Ingénieur en hydrocarbures, diplômé de l’IAP
de Boumerdès, Youcef Zirem exerce pendant près de trois ans dans
le secteur industriel avant de se convertir en journaliste suite à la
tolérance de la presse dite "indépendante" (parfois
"privée" également) par le régime d’Alger. Youcef
Zirem a parcouru nombres de rédactions comme La Tribune, le Quotidien d’Oran, Le Jeune Indépendant,
La Nation, etc. En 2002-2003, il effectue un bref séjour
à Paris où il participe à la création d’un hebdomadaire
kabyle intitulé "Le Kabyle de Paris" qui s’est, malheureusement,
éteint au bout du dixième numéro.
Il a à son actif cinq ouvrages dont Algérie, la guerre des ombres publié en Belgique (Grip - éditions Complexe) en 2002. Dans cet ouvrage Youcef ZIREM expose les dits mais aussi
les non-dits d’une tragédie. Disséquant le système algérien,
il révèle comment les hommes de l’ombre maintiennent la machine
du statu-quo. Il traitera de la prospérité des affaires des mafias
à travers la violence entretenue. Et comme le dit Pascal Fenaux dans
son introduction à l’ouvrage "[...]Youcef Zirem présente
un état des lieux de médias souvent contrôlés par
les services de renseignement, s’interroge sur la relation étroite entre
affaires et terrorisme, rappelle la confrontation franco-américaine à
propos du "marché" algérien. L’auteur met enfin en exergue
les mécanismes qui permettent au pouvoir de se maintenir en place. Un
pouvoir qui, grâce à l’argent du pétrole et un pluralisme
de façade, continue à rendre viable l’une des dictatures les plus
ingénieuses de la planète."
Nous publions ci-après un extrait du roman qui vient de paraître.

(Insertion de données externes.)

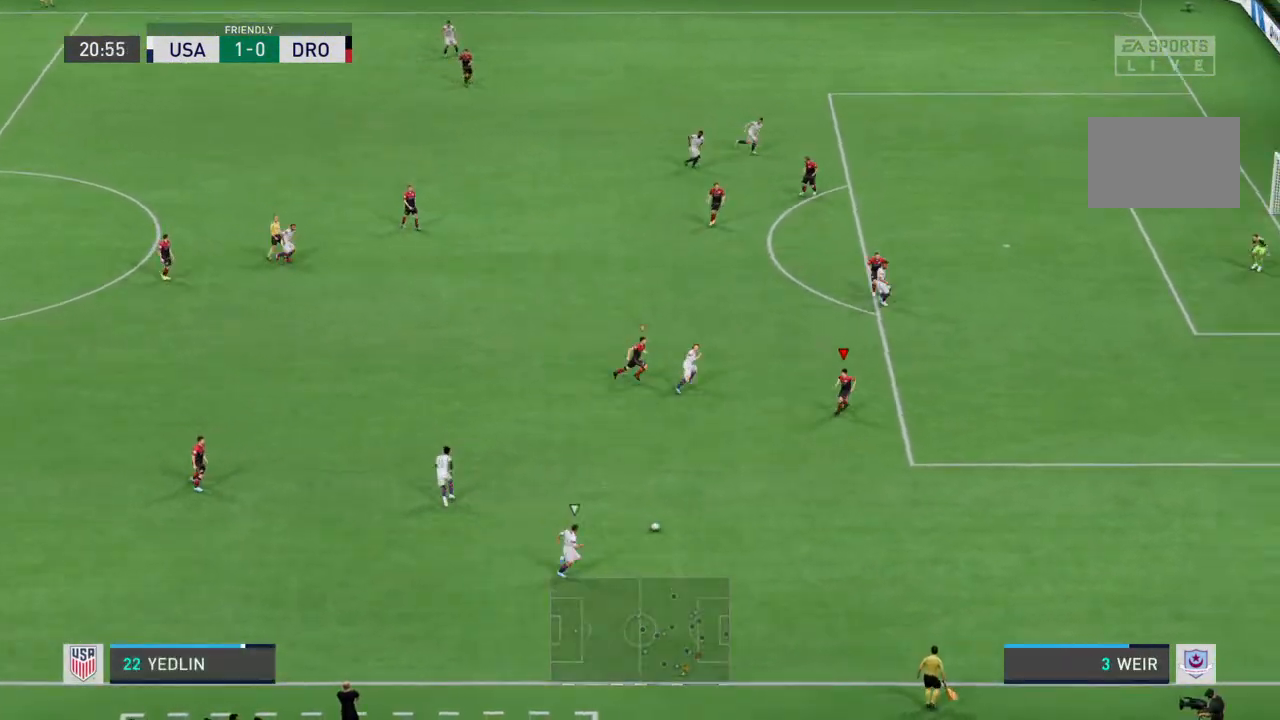
{"buttons": ["L2", "R2"], "left_stick": "down-right", "right_stick": "center", "events": []}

Cet extrait évoque l’assassinat de Kamal Amzal, étudiant kabyle,
en 1982 à Alger dans l’enceinte universitaire, par les frères
musulmans.

Extrait du roman "La vie est un grand mensonge" :
Tel un forcené, Nacer monte rapidement les escaliers du pavillon de l’Institut
du pétrole. Arrivé au quatrième étage, en un laps
de temps, il est au bout du couloir où se trouve la chambre commune à
Jeff et à Farid. Sans frapper à la porte, il y entre avec un terrible
fracas. A bout de souffle, il s’écrie : « les frérots,
les sales frérots ! » Allongés confortablement
sur leurs lits respectifs, Farid savourait une chronique ciné de l’inimitable
Serge Daney, parue dans Libération de la veille, tandis que Jeff terminait
de lire Désert. A la vue de Nacer, hors de ses états, ils se relèvent
d’un seul coup, prêts à la riposte.
Ils ont essayé de se défendre mais en vain.
Les barbus étaient plus nombreux. Ils avaient des renforts importants.
Leurs complices non-étudiants étaient une légion. Ils avaient
des couteaux, des sabres, des haches.
Tout de suite après, Farid et ses deux amis sont dans les rues de Sedrem.
La cité-dortoir est encore calme.
Les habitants vaquent normalement à leurs occupations, cependant les
Land Rover de la gendarmerie vont et s’en viennent d’une manière inhabituelle.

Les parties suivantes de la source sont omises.